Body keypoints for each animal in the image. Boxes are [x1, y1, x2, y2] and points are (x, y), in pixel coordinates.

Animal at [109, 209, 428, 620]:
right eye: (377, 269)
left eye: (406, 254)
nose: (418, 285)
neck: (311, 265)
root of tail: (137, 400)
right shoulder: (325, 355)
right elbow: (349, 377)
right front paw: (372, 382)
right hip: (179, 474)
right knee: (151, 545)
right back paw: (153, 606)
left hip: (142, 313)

⁂

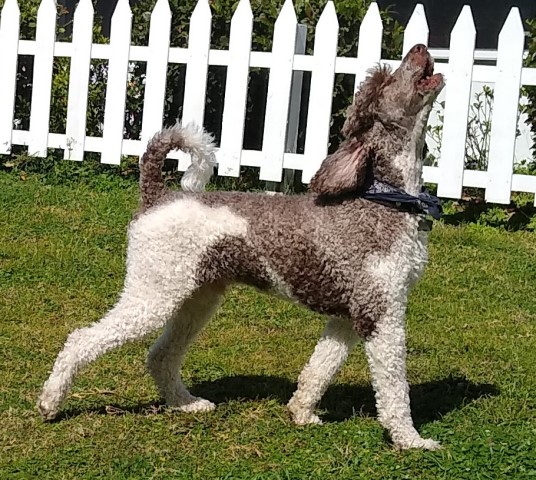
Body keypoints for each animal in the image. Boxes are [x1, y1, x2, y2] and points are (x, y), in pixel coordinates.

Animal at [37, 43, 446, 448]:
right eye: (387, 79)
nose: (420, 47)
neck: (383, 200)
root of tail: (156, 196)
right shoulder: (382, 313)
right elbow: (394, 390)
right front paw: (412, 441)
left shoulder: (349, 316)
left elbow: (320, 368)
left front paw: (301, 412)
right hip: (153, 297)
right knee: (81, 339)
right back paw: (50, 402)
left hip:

⁂

**Problem statement**
Taking the lines above, repeat exactly those from the line that contains "right eye: (377, 269)" through the line that contains "left hip: (142, 313)", and both of those lines as well. Include nothing else.

**Reply to the exercise**
right eye: (377, 269)
left eye: (406, 254)
nose: (418, 285)
neck: (311, 265)
root of tail: (137, 400)
right shoulder: (325, 355)
right elbow: (349, 377)
right front paw: (372, 382)
right hip: (179, 474)
right knee: (151, 545)
right back paw: (153, 606)
left hip: (142, 313)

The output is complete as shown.